New Thiol Inhibitors of Neutral Endopeptidase EC 3.4.24.11: Synthesis and Enzyme Active-Site Recognition

• Published in: Journal of medicinal chemistry Vol. 37; no. 12; pp. 1865 - 1873
• Main Authors: Gomez-Monterrey, Isabel, Beaumont, Ann, Nemecek, Patrick, Roques, Bernard P, Fournie-Zaluski, Marie-Claude
• Format: Journal Article
• Language: English
• Published: WASHINGTON American Chemical Society 01.06.1994; Amer Chemical Soc
• Subjects: Amino Acid Sequence; Animals; Antihypertensive agents; Binding Sites; Biological and medical sciences; Cardiovascular system; Chemistry, Medicinal; Humans; Life Sciences & Biomedicine; Medical sciences; Molecular Sequence Data; Neprilysin - antagonists & inhibitors; Neprilysin - metabolism; Pharmacology & Pharmacy; Pharmacology.
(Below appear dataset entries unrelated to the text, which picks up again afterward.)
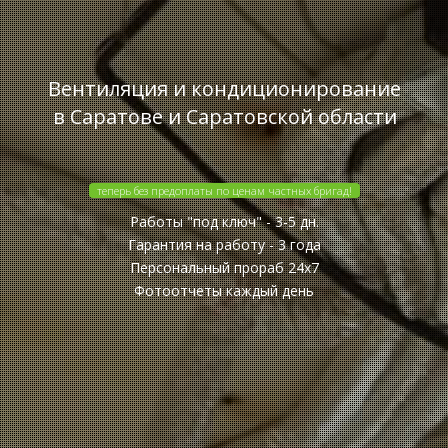
Вентиляция и кондиционирование
в Саратове и Саратовской области
теперь без предоплаты по ценам частных бригад!
Работы "под ключ" - 3-5 дн.
Гарантия на работу - 3 года
Персональный прораб 24x7
Фотоотчеты каждый день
Drug treatments; Rabbits; Science & Technology; Substrate Specificity; Sulfhydryl Compounds - chemical synthesis; Sulfhydryl Compounds - metabolism; Sulfhydryl Compounds - pharmacology; ZINC PEPTIDASES; 24.11 ENKEPHALINASE; THERMOLYSIN; SPECIFICITY; ENKEPHALIN-DEGRADING ENZYMES; PHYSICAL-DEPENDENCE; MIXED INHIBITOR; MOLECULAR-CLONING; ANGIOTENSIN-CONVERTING ENZYME; AMINO-ACID SEQUENCE; Thiol; Enzyme; Active site; Enzyme inhibitor; Metalloendopeptidases; Molecular interaction; In vitro; α-Aminoacid; Structure activity relation; Peptidyl-dipeptidase A; Aminoacid; Hydrolases; Peptidyl-dipeptidases; Antihypertensive agent; Neprilysin; Chemical synthesis; Proteinases
• ISSN: 0022-2623; 1520-4804
• DOI: 10.1021/jm00038a016

Selective, as well as mixed, inhibitors of the two zinc metallopeptidases, neutral endopeptidase (NEP) and angiotensin converting enzyme (ACE), are of major clinical interest in the treatment of hypertension and cardiac failure. New thiol inhibitors, corresponding to the general formula HS-CH(R(1))-CH2-CH(R(2))-CONH-CH(R(3))-COOH, were designed in order to explore the putative S-1 subsite of the active site of NEP. The inhibitors were also tested on ACE and the most representative on thermolysin (TLN) for comparison. The relatively low inhibitory potencies exhibited by these compounds (IC(50)s in the 10(-7) M range for NEP and in the 10(-6) M range for ACE) as compared to that of thiorphan (IC(50)s 2 10 X 10(-9) M on NEP and 1.40 x 10(-7) M on ACE) clearly indicate the absence of the expected energetically favorable interactions with the active site of both peptidases. A 100-fold loss of potency for these inhibitors was also observed for thermolysin as compared to thiorphan. Using the mutated Glu(102)-NEP, it was possible to demonstrate that the inhibitors do not fit the S-1 subsite of NEP but interact with the S-1' and S-2' subsites through binding of their R(1) and R(2) residues and that the C-terminal amino acid is located outside the active site. These results seem to indicate that these thiol inhibitors are not well. adapted for optimal recognition of the S-1 subsite of NEP, and probably ACE, and that other zinc-chelating moieties such as carboxylate or phosphonate groups may be preferred for this purpose.